For Melissa Raju Thomas, Moothon, which is hitting the screens on Friday, is her feature film debut. Though she got a break with the critically-acclaimed short film Faded, Melissa Raju Thomas is a known face among the Malayali audience as the popular VJ of a Malayalam show Valkannadi a few years ago.
As the daughter of an Army officer, she grew up in places across the country though she had her roots in Kerala. After studying theatre, Melissa ventured into a few plays and developed a passion for acting. Thrilled to be part of Nivin Pauly-starrer Moothon, Onmanorama caught up with the star for a candid chat. Excerpts:
With Moothon getting wide applauds from all corners, did it bring along any kind of pressure as one of the leading stars in the movie?
Well yes and no, there definitely is the pressure of all the expectations since the movie is gearing up for a theatrical release. But I truly feel that we have made a beautiful film. So more than pressure, I feel really excited and happy to be able to share what we've worked on with all our heart and soul with everyone eagerly waiting for it.
Going by the trailer, Moothon looks like one heavy film with too many characters around. Can you share your experience while shooting? Did you have any preparations for your role?
Before shooting, I was really nervous since I was the newcomer placed with all these established actors, but once I was on set, it all melted away. My character is probably the one with the most transformations within the film, and each of those required quite a lot of research and training. For example, I had certain underwater sequences which were really challenging to shoot. I also had to gain and lose weight to show the difference in the character over a period of time. These were some of the preparations, but overall it was a very fulfilling experience to be challenged in so many ways.
You have been a VJ and would have known how things work behind the camera. Was the transition from a VJ to actress helpful and easy?
Well, I don't think VJing had much of an influence on me as an actress. Since I did it during my teens, I think it was more of a fun and exciting way for me to earn pocket money. But yes, it definitely helped me to become fluent and well-versed in Malayalam since I wasn't brought up in Kerala initially. It also helped me to open up and grow in confidence as a teenager, so I'm very glad to have had those experiences.
Geethu and Nivin have a big fan base in Kerala. What was your first reaction when you knew that you have been roped in a Nivin Pauly-starrer?

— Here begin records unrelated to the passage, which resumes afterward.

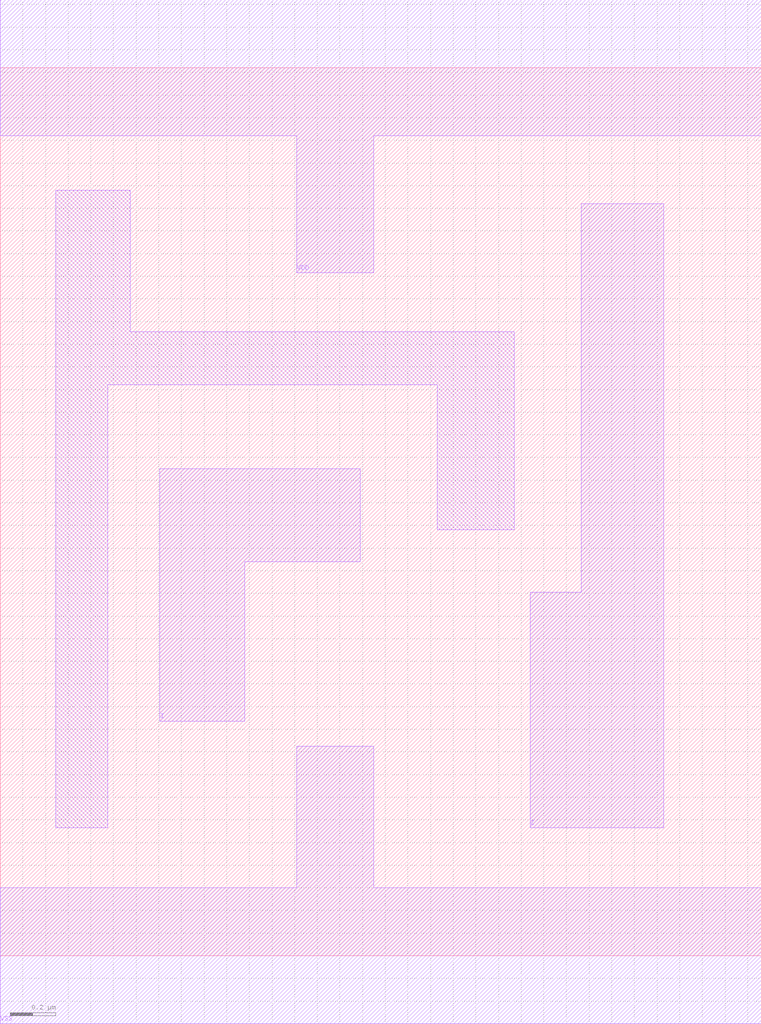
<source format=lef>
# Copyright 2022 GlobalFoundries PDK Authors
#
# Licensed under the Apache License, Version 2.0 (the "License");
# you may not use this file except in compliance with the License.
# You may obtain a copy of the License at
#
#      http://www.apache.org/licenses/LICENSE-2.0
#
# Unless required by applicable law or agreed to in writing, software
# distributed under the License is distributed on an "AS IS" BASIS,
# WITHOUT WARRANTIES OR CONDITIONS OF ANY KIND, either express or implied.
# See the License for the specific language governing permissions and
# limitations under the License.

MACRO gf180mcu_fd_sc_mcu7t5v0__clkbuf_1
  CLASS core ;
  FOREIGN gf180mcu_fd_sc_mcu7t5v0__clkbuf_1 0.0 0.0 ;
  ORIGIN 0 0 ;
  SYMMETRY X Y ;
  SITE GF018hv5v_mcu_sc7 ;
  SIZE 3.36 BY 3.92 ;
  PIN I
    DIRECTION INPUT ;
    ANTENNAGATEAREA 0.741 ;
    PORT
      LAYER METAL1 ;
        POLYGON 0.705 1.035 1.08 1.035 1.08 1.74 1.59 1.74 1.59 2.15 0.705 2.15  ;
    END
  END I
  PIN Z
    DIRECTION OUTPUT ;
    ANTENNADIFFAREA 0.7546 ;
    PORT
      LAYER METAL1 ;
        POLYGON 2.34 0.565 2.93 0.565 2.93 3.32 2.565 3.32 2.565 1.605 2.34 1.605  ;
    END
  END Z
  PIN VDD
    DIRECTION INOUT ;
    USE power ;
    SHAPE ABUTMENT ;
    PORT
      LAYER METAL1 ;
        POLYGON 0 3.62 1.31 3.62 1.31 3.015 1.65 3.015 1.65 3.62 2.27 3.62 3.36 3.62 3.36 4.22 2.27 4.22 0 4.22  ;
    END
  END VDD
  PIN VSS
    DIRECTION INOUT ;
    USE ground ;
    SHAPE ABUTMENT ;
    PORT
      LAYER METAL1 ;
        POLYGON 0 -0.3 3.36 -0.3 3.36 0.3 1.65 0.3 1.65 0.925 1.31 0.925 1.31 0.3 0 0.3  ;
    END
  END VSS
  OBS
      LAYER METAL1 ;
        POLYGON 0.245 0.565 0.475 0.565 0.475 2.52 1.93 2.52 1.93 1.88 2.27 1.88 2.27 2.755 0.575 2.755 0.575 3.38 0.245 3.38  ;
  END
END gf180mcu_fd_sc_mcu7t5v0__clkbuf_1

</source>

The moment when Geetu said, "That's it. I found my Aamina", right after I gave my audition, that moment will forever be etched in my memory. It was one of the most thrilling and exciting moments of my life. Of course, I was over the moon to be given the opportunity to debut with Nivin Pauly, while being directed by Geetu. Couldn't have asked for a better start.
There's a general notion that when a celebrated star is on board in a movie, the other characters seem to get less attention. But Moothon's case has been very different. What do you think?
The story of Moothon is all heart. And each and every character helps to bring that out. While Nivin is absolutely outstanding, I believe every primary character in the film will leave a mark on your hearts.
Heard that though you have your roots in Kerala, you have been places. Did knowing different places helped you mould your persona?
Of course. I am very blessed to have had such diversity of experiences and cultures while growing up. I think it has given me a much wider perspective on life and people in general. I also tend to be able to relate to different kinds of people very naturally and easily.
Over the years, we just have a handful of female filmmakers. How crucial is the role of a filmmaker like Geethu Mohandas in the industry? Will that help the industry to bring out politically correct movies?
Geetu Mohandas is a force to be reckoned with and this is just the start. I think her courage in her choices as a filmmaker will definitely play a crucial role in encouraging more women to come to the forefront of cinema.
I don't know about politically correct, what does politically correct even mean these days? Isn't it more important to make conscientiously correct films, meaningful cinema that makes you think, that makes you feel, well that I'm sure that filmmakers like Geetu will play a huge role in bringing out more of.
If given a chance in Mollywood, any dream directors you want to work with? As in, any directors you have been following since a long time?
Oh so many. I feel like Malayalam cinema is ages ahead of many of the other film industries in India. We have such great content and such unique storytellers. I would love to work with Rajeev Ravi sir at some point. Also, Lijo Jose Pellissery, Aashiq Abu, Anjali Menon, and several others.
Your views on Malayalam movies..
Like I mentioned above, I feel like Malayalam cinema is leading the way for Indian cinema in many ways. I love the gritty, real, all-heart approach of most Malayalam cinema these days. I'm excited to see where it goes.
I am currently shooting for an interesting special appearance role in Bejoy Nambiar's Taish. I'm also a writer, so I am currently in the thick of writing something new. Super excited about that.